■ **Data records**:
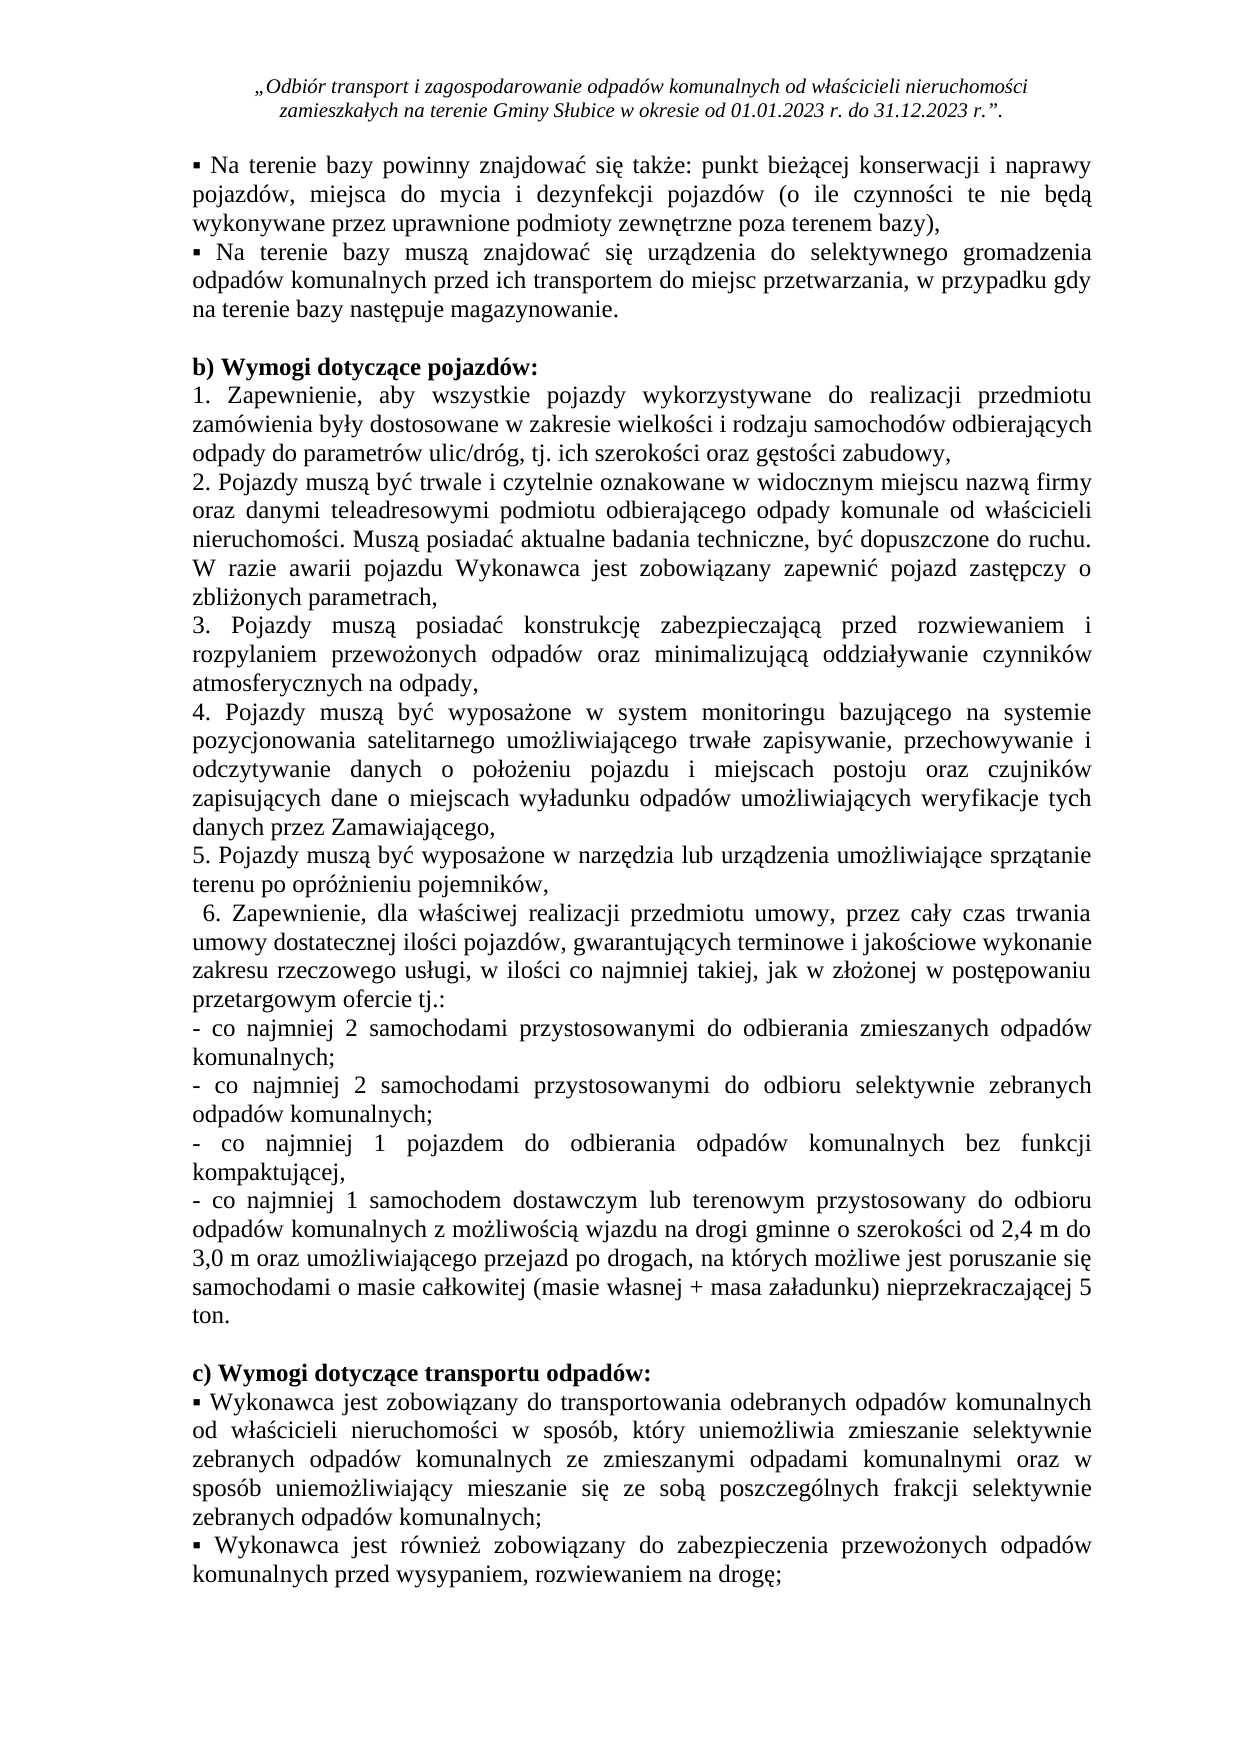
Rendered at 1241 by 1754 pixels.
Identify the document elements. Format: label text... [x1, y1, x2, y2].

text 4. Pojazdy muszą być wyposażone w system monitoringu bazującego na systemie pozycjonowania satelitarnego umożliwiającego trwałe zapisywanie, przechowywanie i odczytywanie danych o położeniu pojazdu i miejscach postoju oraz czujników zapisujących dane o miejscach wyładunku odpadów umożliwiających weryfikacje tych danych przez Zamawiającego, [192, 697, 1092, 841]
text - co najmniej 1 samochodem dostawczym lub terenowym przystosowany do odbioru odpadów komunalnych z możliwością wjazdu na drogi gminne o szerokości od 2,4 m do 3,0 m oraz umożliwiającego przejazd po drogach, na których możliwe jest poruszanie się samochodami o masie całkowitej (masie własnej + masa załadunku) nieprzekraczającej 5 ton. [192, 1186, 1092, 1329]
text 5. Pojazdy muszą być wyposażone w narzędzia lub urządzenia umożliwiające sprzątanie terenu po opróżnieniu pojemników, [192, 841, 1092, 898]
text ▪ Na terenie bazy muszą znajdować się urządzenia do selektywnego gromadzenia odpadów komunalnych przed ich transportem do miejsc przetwarzania, w przypadku gdy na terenie bazy następuje magazynowanie. [192, 237, 1092, 323]
text b) Wymogi dotyczące pojazdów: [192, 352, 1092, 381]
text ▪ Na terenie bazy powinny znajdować się także: punkt bieżącej konserwacji i naprawy pojazdów, miejsca do mycia i dezynfekcji pojazdów (o ile czynności te nie będą wykonywane przez uprawnione podmioty zewnętrzne poza terenem bazy), [192, 151, 1092, 237]
text 2. Pojazdy muszą być trwale i czytelnie oznakowane w widocznym miejscu nazwą firmy oraz danymi teleadresowymi podmiotu odbierającego odpady komunale od właścicieli nieruchomości. Muszą posiadać aktualne badania techniczne, być dopuszczone do ruchu. W razie awarii pojazdu Wykonawca jest zobowiązany zapewnić pojazd zastępczy o zbliżonych parametrach, [192, 467, 1092, 611]
text 1. Zapewnienie, aby wszystkie pojazdy wykorzystywane do realizacji przedmiotu zamówienia były dostosowane w zakresie wielkości i rodzaju samochodów odbierających odpady do parametrów ulic/dróg, tj. ich szerokości oraz gęstości zabudowy, [192, 381, 1092, 467]
text 6. Zapewnienie, dla właściwej realizacji przedmiotu umowy, przez cały czas trwania umowy dostatecznej ilości pojazdów, gwarantujących terminowe i jakościowe wykonanie zakresu rzeczowego usługi, w ilości co najmniej takiej, jak w złożonej w postępowaniu przetargowym ofercie tj.: [192, 898, 1092, 1013]
text - co najmniej 1 pojazdem do odbierania odpadów komunalnych bez funkcji kompaktującej, [192, 1128, 1092, 1186]
text ▪ Wykonawca jest również zobowiązany do zabezpieczenia przewożonych odpadów komunalnych przed wysypaniem, rozwiewaniem na drogę; [192, 1531, 1092, 1588]
text - co najmniej 2 samochodami przystosowanymi do odbierania zmieszanych odpadów komunalnych; [192, 1013, 1092, 1071]
text c) Wymogi dotyczące transportu odpadów: [192, 1358, 1092, 1387]
text - co najmniej 2 samochodami przystosowanymi do odbioru selektywnie zebranych odpadów komunalnych; [192, 1071, 1092, 1128]
text ▪ Wykonawca jest zobowiązany do transportowania odebranych odpadów komunalnych od właścicieli nieruchomości w sposób, który uniemożliwia zmieszanie selektywnie zebranych odpadów komunalnych ze zmieszanymi odpadami komunalnymi oraz w sposób uniemożliwiający mieszanie się ze sobą poszczególnych frakcji selektywnie zebranych odpadów komunalnych; [192, 1387, 1092, 1531]
text 3. Pojazdy muszą posiadać konstrukcję zabezpieczającą przed rozwiewaniem i rozpylaniem przewożonych odpadów oraz minimalizującą oddziaływanie czynników atmosferycznych na odpady, [192, 611, 1092, 697]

■ **EXERCISE BRIEF**: This task calls for the number of lines in the entries that contain the string "odbierania", with no accompanying text.

■ **SOLUTION**: 2